Box I contains 30 cards numbered 1 to 30 and Box II contains 20 cards numbered 31 to 50 . A box is selected at random and a card is drawn from it. The
number on the card is found to be a non-prime number.
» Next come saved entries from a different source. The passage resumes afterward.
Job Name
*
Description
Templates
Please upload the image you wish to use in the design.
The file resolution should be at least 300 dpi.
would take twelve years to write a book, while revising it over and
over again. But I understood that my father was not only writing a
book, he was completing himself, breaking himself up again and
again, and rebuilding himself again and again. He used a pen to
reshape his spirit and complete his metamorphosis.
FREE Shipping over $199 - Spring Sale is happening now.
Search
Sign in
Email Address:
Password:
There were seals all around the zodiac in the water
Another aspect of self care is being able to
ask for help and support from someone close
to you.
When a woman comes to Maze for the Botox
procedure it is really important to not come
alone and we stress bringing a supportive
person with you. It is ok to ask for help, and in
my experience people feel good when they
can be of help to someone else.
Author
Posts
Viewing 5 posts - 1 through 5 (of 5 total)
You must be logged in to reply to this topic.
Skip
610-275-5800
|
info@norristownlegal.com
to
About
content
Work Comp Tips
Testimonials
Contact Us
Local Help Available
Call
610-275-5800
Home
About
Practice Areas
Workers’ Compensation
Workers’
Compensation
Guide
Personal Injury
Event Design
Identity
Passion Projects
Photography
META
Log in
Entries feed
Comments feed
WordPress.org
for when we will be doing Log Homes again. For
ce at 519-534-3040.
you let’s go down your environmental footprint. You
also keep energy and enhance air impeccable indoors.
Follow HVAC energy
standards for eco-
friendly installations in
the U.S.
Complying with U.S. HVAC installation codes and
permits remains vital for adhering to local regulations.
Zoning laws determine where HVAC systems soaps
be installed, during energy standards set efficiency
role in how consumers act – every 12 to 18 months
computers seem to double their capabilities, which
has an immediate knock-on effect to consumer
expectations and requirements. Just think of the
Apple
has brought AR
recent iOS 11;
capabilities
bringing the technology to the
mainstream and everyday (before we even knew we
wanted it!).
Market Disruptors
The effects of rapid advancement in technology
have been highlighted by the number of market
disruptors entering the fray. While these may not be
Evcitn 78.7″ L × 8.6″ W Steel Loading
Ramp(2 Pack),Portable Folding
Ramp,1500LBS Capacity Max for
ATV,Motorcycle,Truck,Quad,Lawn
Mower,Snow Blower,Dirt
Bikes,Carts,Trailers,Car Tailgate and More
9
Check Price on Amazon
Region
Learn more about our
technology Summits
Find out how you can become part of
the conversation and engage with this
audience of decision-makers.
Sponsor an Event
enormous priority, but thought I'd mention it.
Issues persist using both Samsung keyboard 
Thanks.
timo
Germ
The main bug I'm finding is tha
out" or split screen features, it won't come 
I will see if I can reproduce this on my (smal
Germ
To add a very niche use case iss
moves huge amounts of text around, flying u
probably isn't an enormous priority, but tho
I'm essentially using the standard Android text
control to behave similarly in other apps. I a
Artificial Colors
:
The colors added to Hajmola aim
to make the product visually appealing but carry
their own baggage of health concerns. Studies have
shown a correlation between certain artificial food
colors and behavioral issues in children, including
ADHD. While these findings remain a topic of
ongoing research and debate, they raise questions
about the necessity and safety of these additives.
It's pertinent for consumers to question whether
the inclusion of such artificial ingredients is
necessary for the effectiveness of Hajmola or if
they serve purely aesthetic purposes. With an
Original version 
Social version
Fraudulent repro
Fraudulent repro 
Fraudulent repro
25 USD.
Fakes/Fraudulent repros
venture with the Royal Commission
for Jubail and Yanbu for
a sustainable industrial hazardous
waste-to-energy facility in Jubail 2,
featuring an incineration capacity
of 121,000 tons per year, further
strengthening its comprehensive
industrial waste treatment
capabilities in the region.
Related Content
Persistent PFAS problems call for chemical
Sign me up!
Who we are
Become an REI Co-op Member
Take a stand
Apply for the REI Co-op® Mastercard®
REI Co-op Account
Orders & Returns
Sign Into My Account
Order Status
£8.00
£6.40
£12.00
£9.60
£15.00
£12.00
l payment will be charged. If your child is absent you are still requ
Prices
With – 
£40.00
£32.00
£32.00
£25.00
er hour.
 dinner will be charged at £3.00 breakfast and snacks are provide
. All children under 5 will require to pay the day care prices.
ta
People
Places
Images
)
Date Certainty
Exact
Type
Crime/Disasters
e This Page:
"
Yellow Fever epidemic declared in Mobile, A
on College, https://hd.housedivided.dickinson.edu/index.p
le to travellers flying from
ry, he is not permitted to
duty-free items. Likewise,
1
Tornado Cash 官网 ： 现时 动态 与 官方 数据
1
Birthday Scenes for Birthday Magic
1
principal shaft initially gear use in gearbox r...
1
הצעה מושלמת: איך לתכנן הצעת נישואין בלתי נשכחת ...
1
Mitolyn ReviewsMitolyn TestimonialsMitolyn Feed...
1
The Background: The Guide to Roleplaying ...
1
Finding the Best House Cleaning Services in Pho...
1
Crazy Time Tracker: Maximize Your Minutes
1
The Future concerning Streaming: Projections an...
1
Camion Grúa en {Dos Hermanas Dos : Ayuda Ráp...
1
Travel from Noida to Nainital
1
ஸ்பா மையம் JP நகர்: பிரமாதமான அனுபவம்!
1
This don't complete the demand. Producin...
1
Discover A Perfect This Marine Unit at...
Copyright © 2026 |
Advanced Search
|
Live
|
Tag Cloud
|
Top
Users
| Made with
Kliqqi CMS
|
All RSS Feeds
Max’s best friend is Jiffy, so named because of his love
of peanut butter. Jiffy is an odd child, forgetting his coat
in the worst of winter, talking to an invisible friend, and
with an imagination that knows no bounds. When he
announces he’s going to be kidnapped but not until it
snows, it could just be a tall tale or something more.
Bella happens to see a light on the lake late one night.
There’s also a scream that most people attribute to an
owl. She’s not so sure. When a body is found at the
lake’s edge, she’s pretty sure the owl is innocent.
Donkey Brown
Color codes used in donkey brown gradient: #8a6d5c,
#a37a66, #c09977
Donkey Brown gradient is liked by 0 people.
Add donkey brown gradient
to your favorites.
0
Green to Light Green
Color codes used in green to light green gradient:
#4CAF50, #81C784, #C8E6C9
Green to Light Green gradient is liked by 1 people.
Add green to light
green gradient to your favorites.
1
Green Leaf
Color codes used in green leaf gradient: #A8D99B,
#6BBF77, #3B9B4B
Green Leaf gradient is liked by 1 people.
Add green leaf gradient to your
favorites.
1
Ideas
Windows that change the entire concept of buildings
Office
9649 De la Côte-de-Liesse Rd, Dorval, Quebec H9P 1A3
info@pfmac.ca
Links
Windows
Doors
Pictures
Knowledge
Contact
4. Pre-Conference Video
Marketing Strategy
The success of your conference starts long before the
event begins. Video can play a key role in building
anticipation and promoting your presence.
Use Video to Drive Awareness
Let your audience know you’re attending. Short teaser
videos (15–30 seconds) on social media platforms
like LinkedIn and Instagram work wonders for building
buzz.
The probability that the card was drawn from Box $I$ is :
Correct Option: 1
Let $\mathrm{B}_{1}$ be the event where Box-I is selected. $\& \mathrm{~B}_{2} \rightarrow$ where box-II selected
$\mathrm{P}\left(\mathrm{B}_{1}\right)=\mathrm{P}\left(\mathrm{B}_{2}\right)=\frac{1}{2}$
Let $\mathrm{E}$ be the event where selected card is non prime.
For $\mathrm{B}_{1}$ : Prime numbers :
$\{2,3,5,7,11,13,17,19,23,29\}$
For $\mathrm{B}_{2}$ : Prime numbers :
$\{31,37,41,43,47\}$
$\mathrm{P}(\mathrm{E})=\mathrm{P}\left(\mathrm{B}_{1}\right) \times \mathrm{P}\left(\frac{\mathrm{E}}{\mathrm{B}_{1}}\right)+\mathrm{P}\left(\mathrm{B}_{2}\right) \mathrm{P}\left(\frac{\mathrm{E}}{\mathrm{B}_{2}}\right)$
$=\frac{1}{2} \times \frac{20}{30}+\frac{1}{2} \times \frac{15}{20}$
Required probability :
$P\left(\frac{B_{1}}{E}\right)=\frac{\frac{1}{2} \times \frac{20}{30}}{\frac{1}{2} \times \frac{20}{30}+\frac{1}{2} \times \frac{15}{20}}=\frac{\frac{2}{3}}{\frac{2}{3}+\frac{3}{4}}=\frac{8}{17}$